Teologia, missão e justiça


Entre as principais tarefas que terei de enfrentar, enquanto nova Secretária-Geral, conta-se a supervisão dos preparativos da próxima Assembleia da Federação Luterana Mundial, prevista para Cracóvia em setembro de 2023, com o tema «Um só corpo, um só espírito, uma só esperança». A par do trabalho teológico e ecuménico, é necessário definir orientações para o ramo assistencial e de desenvolvimento da Igreja, conhecido como LWF World Service. Operando em 27 países, frequentemente em locais remotos e de difícil acesso, o nosso World Service é conhecido pelo seu trabalho humanitário profissional, que proporciona uma ligação entre as comunidades locais e a tutela internacional da justiça, da paz e da dignidade humana, especialmente para os mais vulneráveis. Durante muitos anos fomos um dos principais parceiros confessionais no âmbito operacional do Alto Comissariado das Nações Unidas para os Refugiados e trabalhámos em estreita colaboração com vários parceiros ecuménicos, incluindo a Caritas Internationalis, bem como com outros grupos confessionais, como a Islamic World Relief. A situação dos refugiados, que já preocupava os fundadores da Federação Luterana Mundial no seguimento da II Guerra Mundial, continua a ser ainda hoje uma das nossas principais preocupações no trabalho com as comunidades vulneráveis. Existem atualmente mais de 80 milhões de pessoas no mundo deslocadas internamente ou forçadas a fugir do seu país devido a conflitos, pobreza, perseguição ou à crise climática. Ao mesmo tempo, assistimos à ascensão de regimes autoritários, a uma lentidão das ações empreendidas pelos Estados para reduzir o impacto das alterações climáticas e a uma relutância em respeitar os direitos humanos, particularmente os direitos das mulheres. Outra preocupação é a desigualdade persistente no acesso à vacina contra a COVID em todo o mundo, assim como o facto de as próprias vacinas estarem cada vez mais a ser transformadas numa arma numa guerra de desinformação, somando-se à polarização existente e às teorias da conspiração. Como Federação Luterana Mundial, continuamos a lutar por soluções justas e de longo prazo que sejam coerentes com os objetivos de desenvolvimento sustentável, que enfrentem as causas subjacentes à pobreza, para que todos possam usufruir dos seus direitos e viver uma vida digna.

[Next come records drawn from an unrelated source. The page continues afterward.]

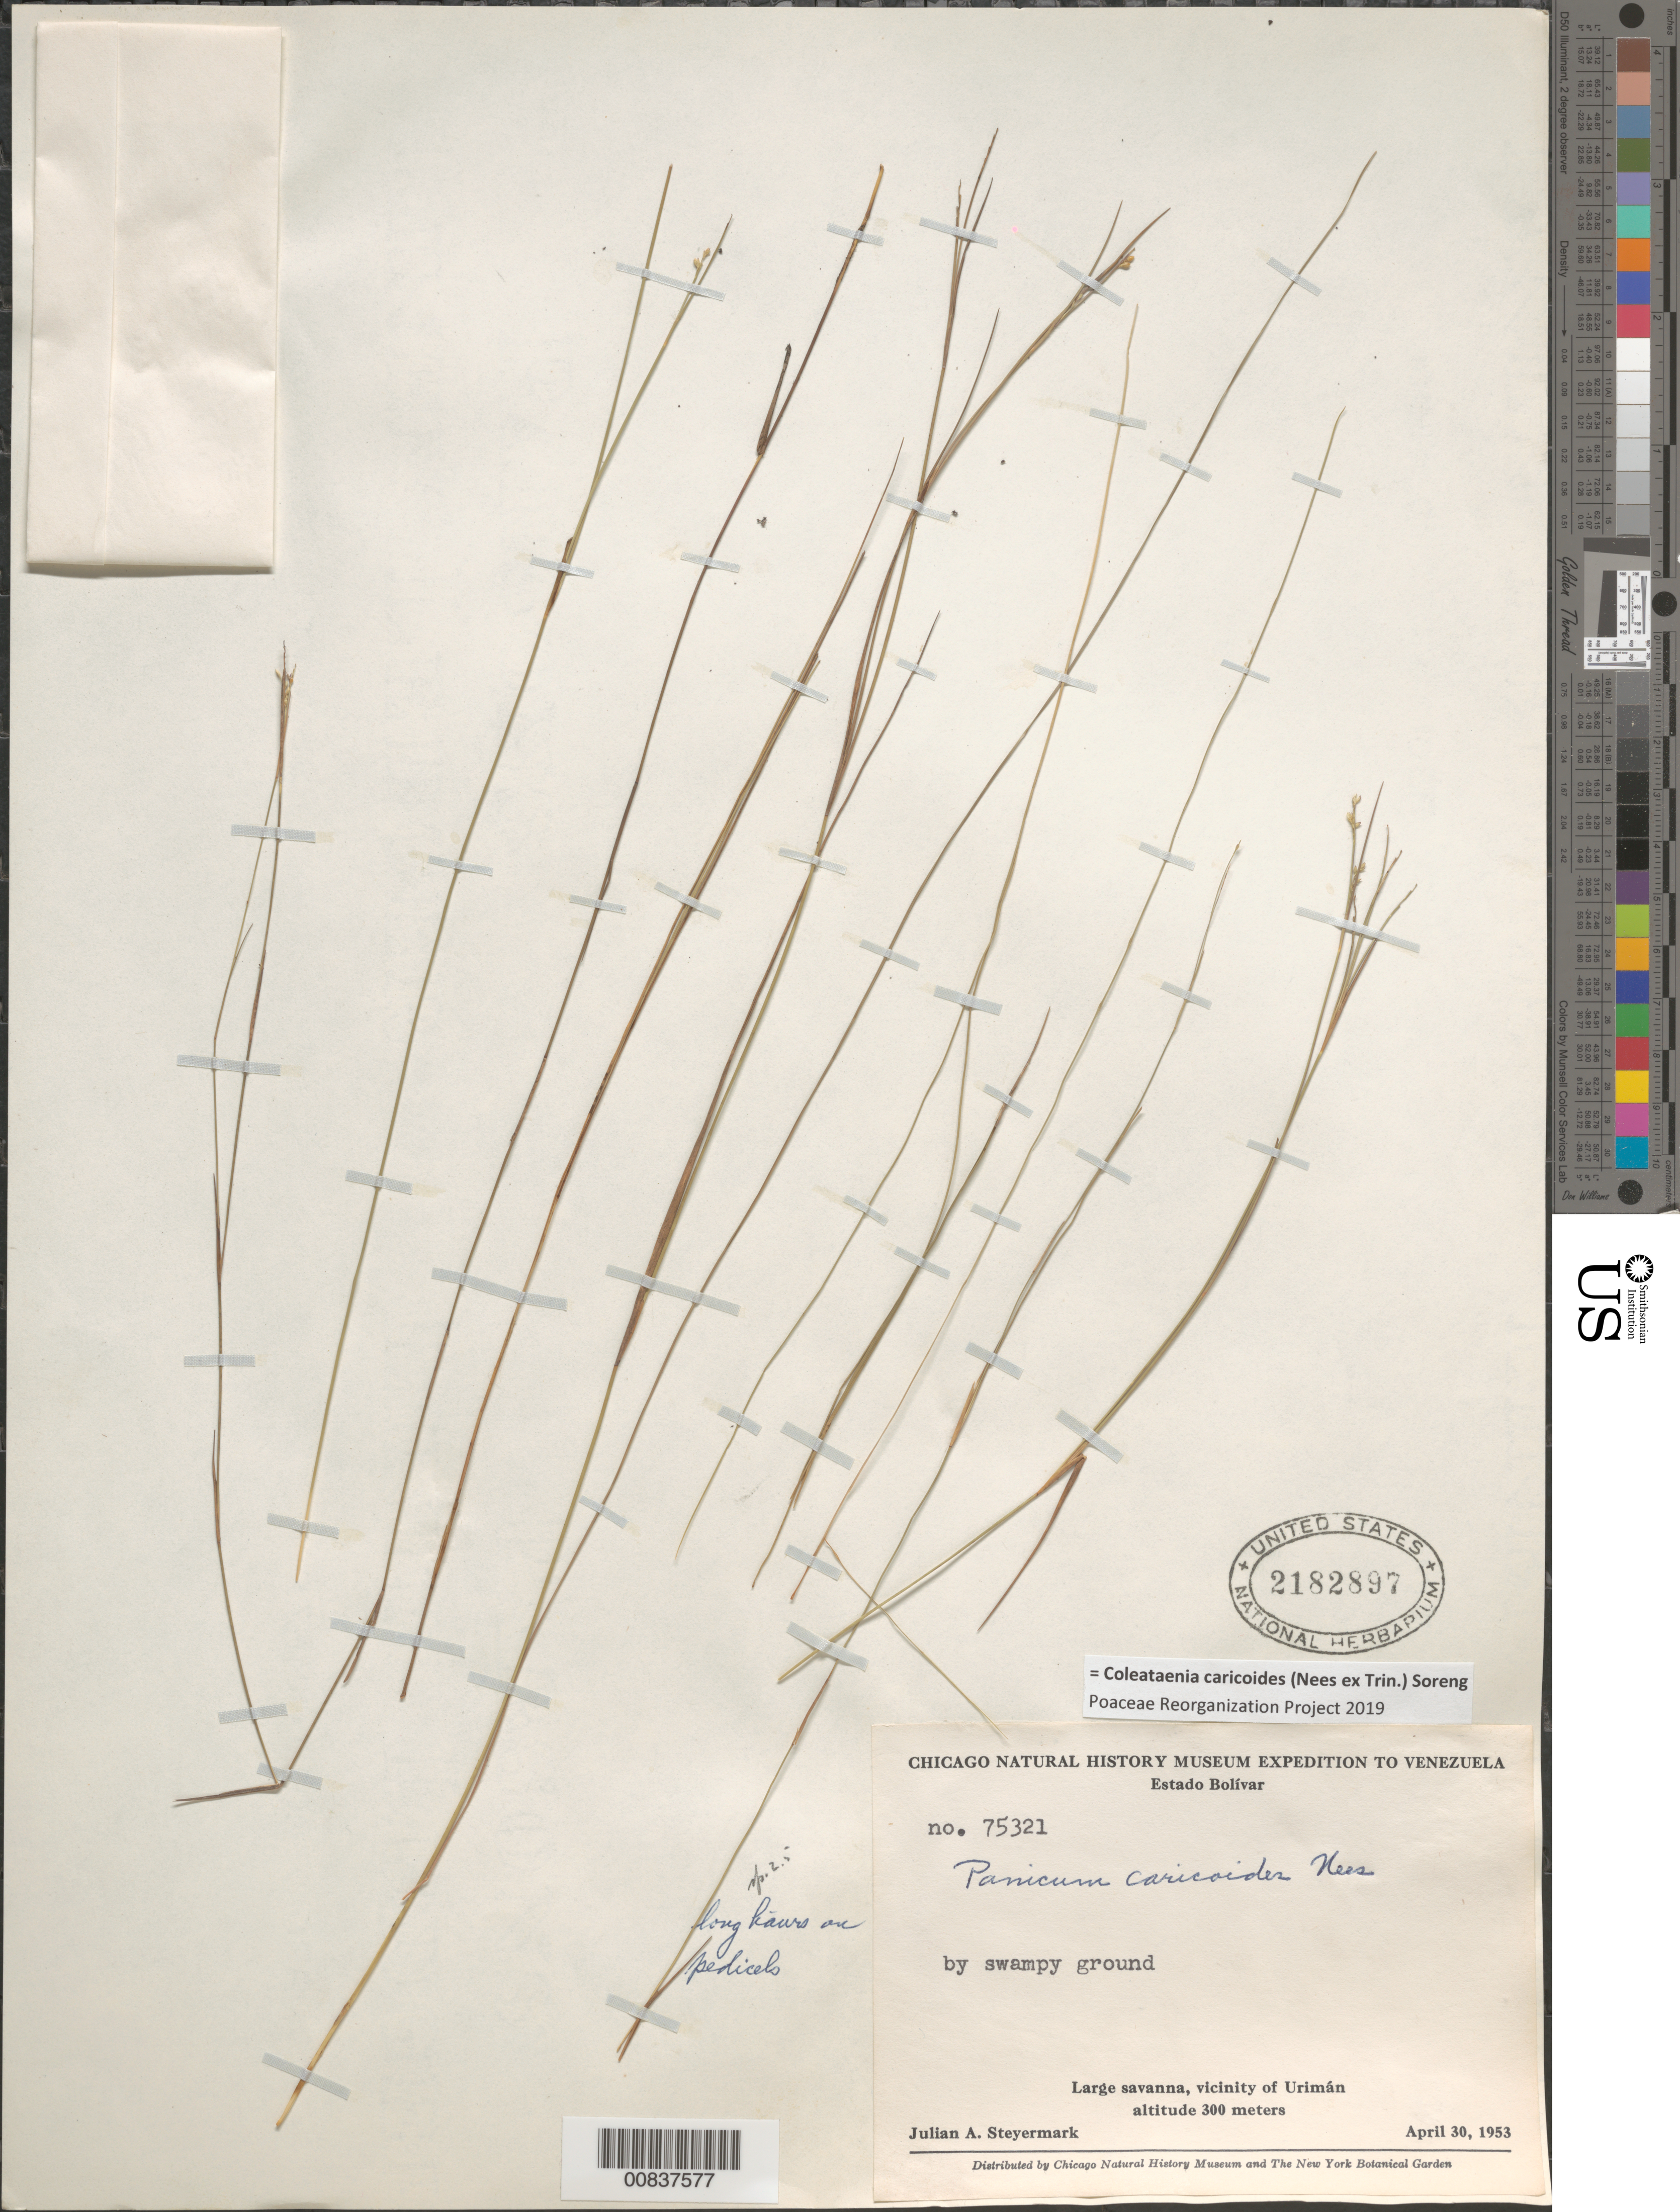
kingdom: Plantae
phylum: Tracheophyta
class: Liliopsida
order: Poales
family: Poaceae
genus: Panicum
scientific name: Panicum caricoides var. glabriusculum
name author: Döll in Mart.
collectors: J. Steyermark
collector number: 75321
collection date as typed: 30-Apr-53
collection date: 1953-04-30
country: Venezuela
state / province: Bolívar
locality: Urimán, vicinity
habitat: Large savanna, swampy ground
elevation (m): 300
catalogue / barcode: US 2182897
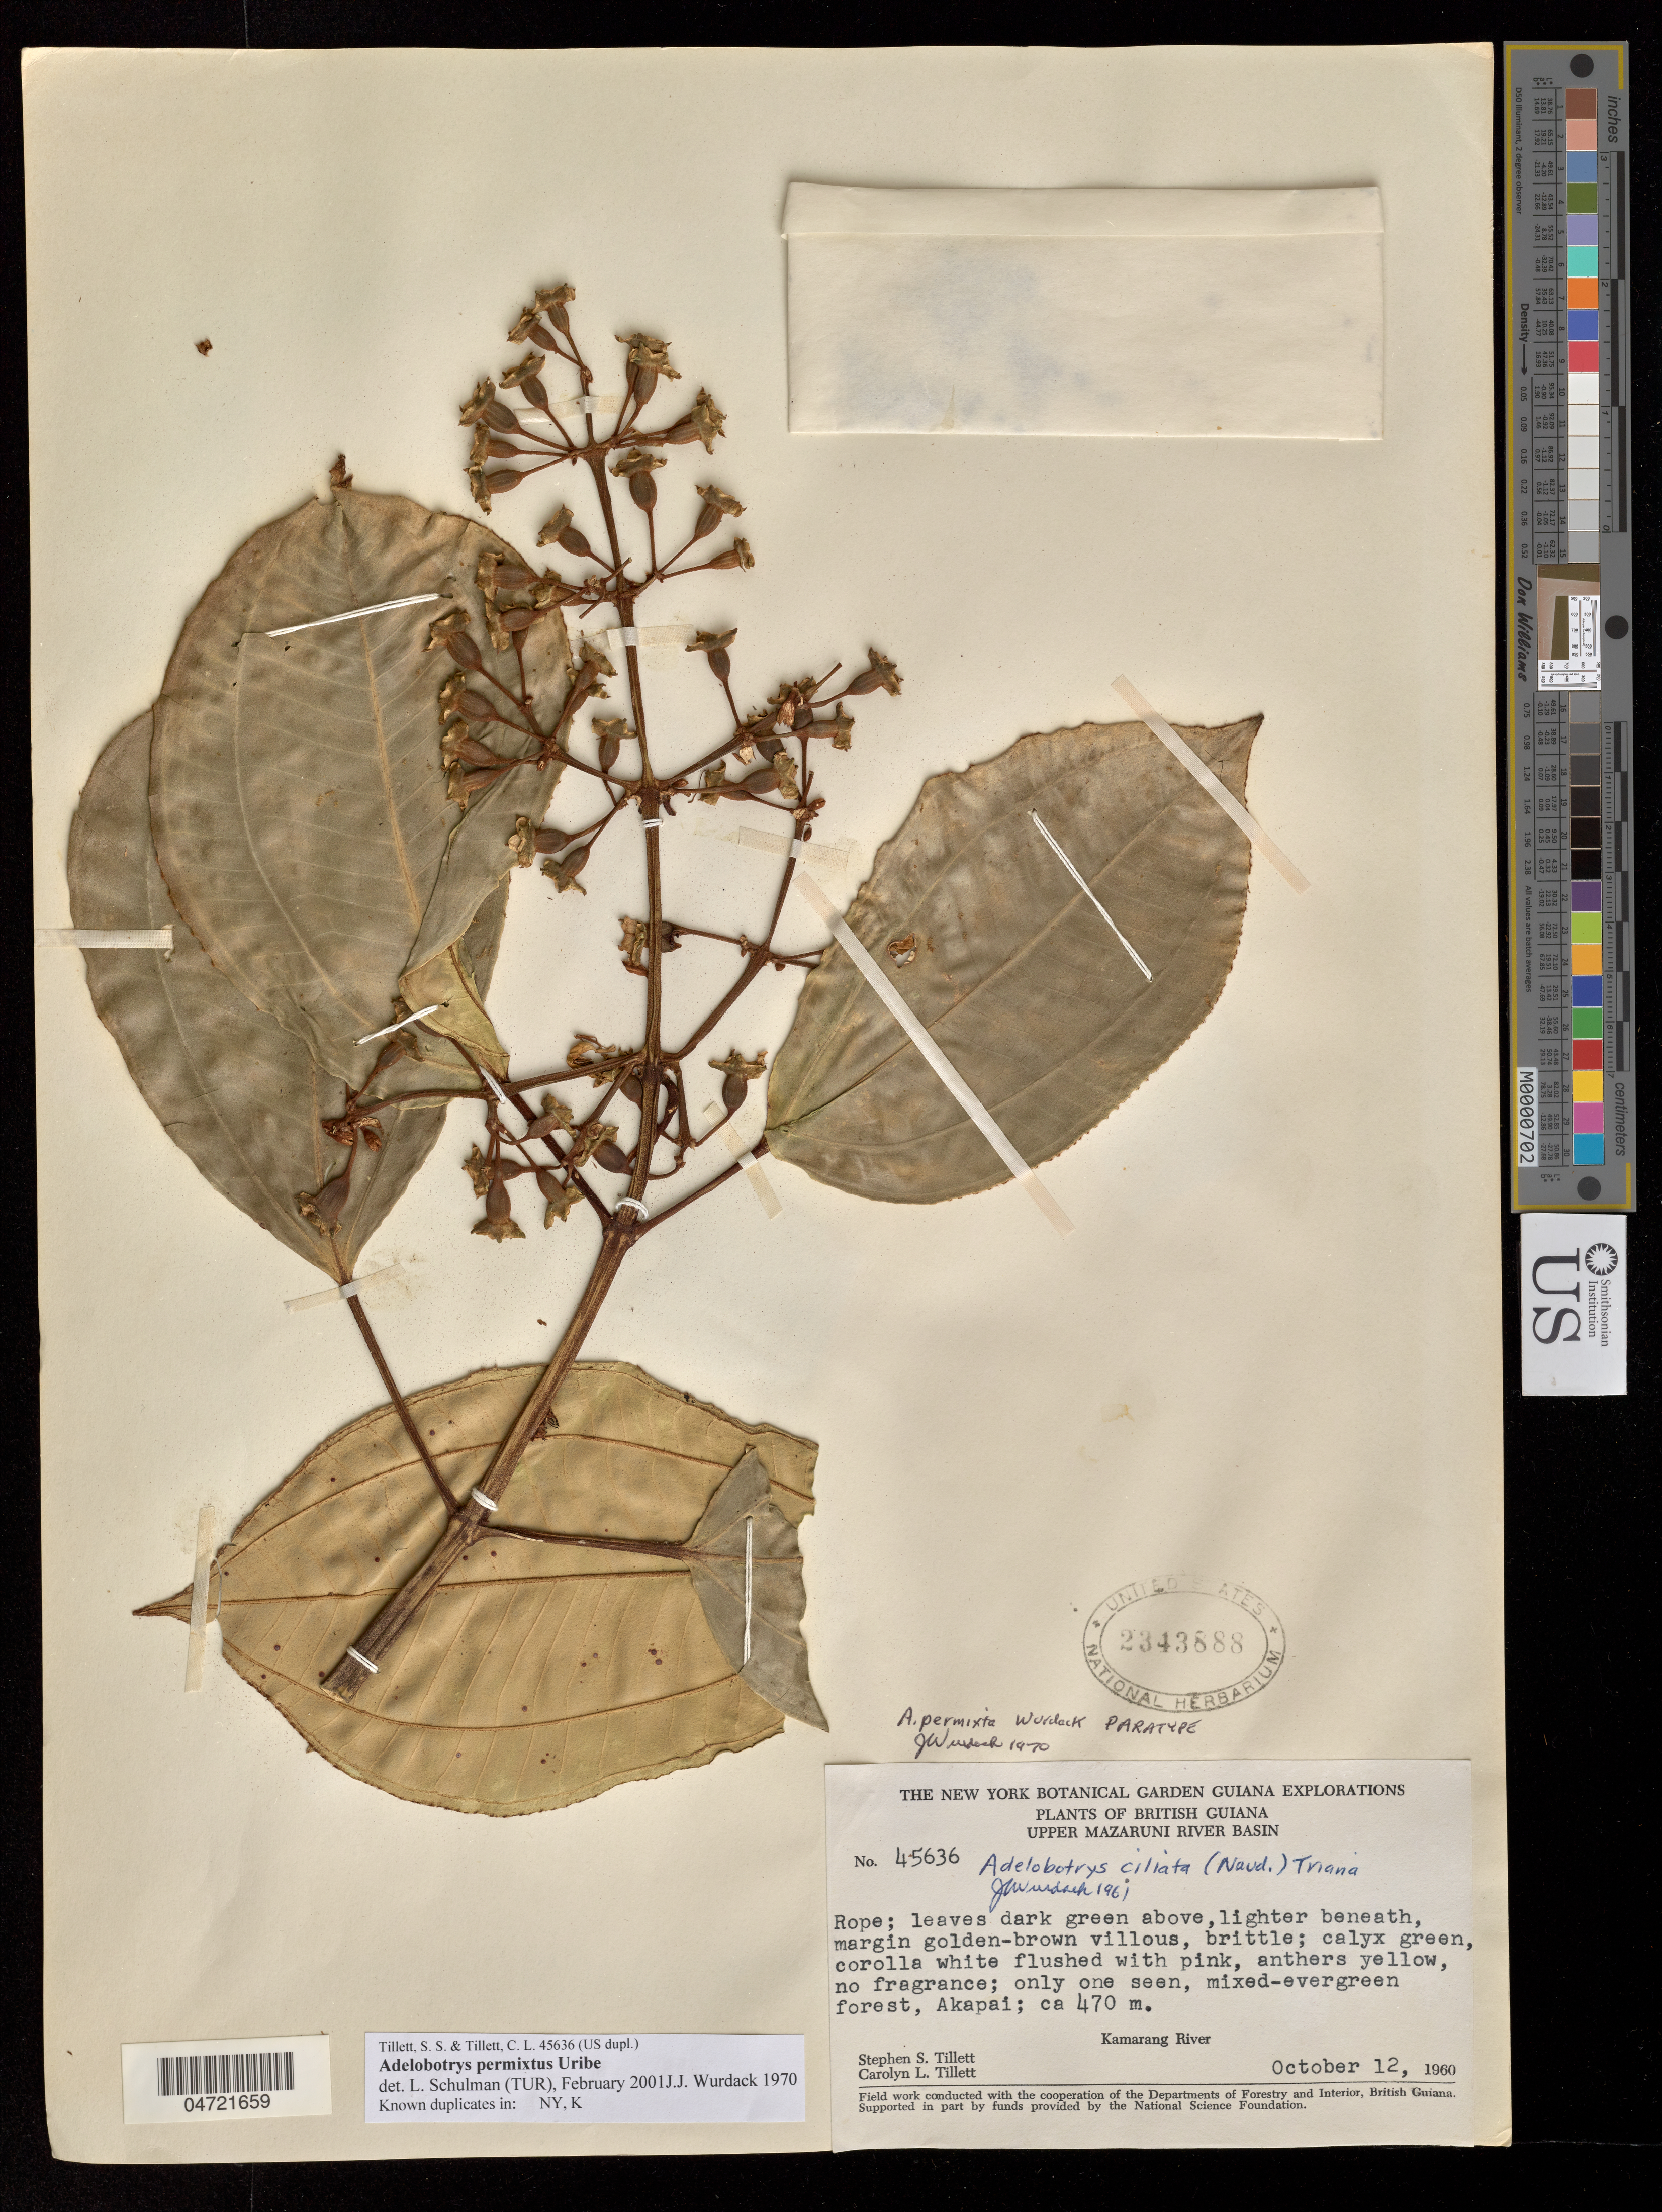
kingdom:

Tendo crescido numa época em que os direitos e a dignidade eram sistematicamente espezinhados pelo regime soviético, acredito que as nossas Igrejas podem e devem desempenhar um papel essencial na defesa destes valores cristãos na praça pública. Num mundo cada vez mais fragmentado, somos chamados a discernir a vontade de Deus em situações complexas e a ser agentes de mudança positiva e de reconciliação. Como cristãos, temos de passar antes de mais das palavras aos atos, respondendo à vontade de Cristo de unidade e cura no nosso mundo fraturado.

Anne Burghardt
Donne Chiesa Mondo (Janeiro de 2022) 8-10.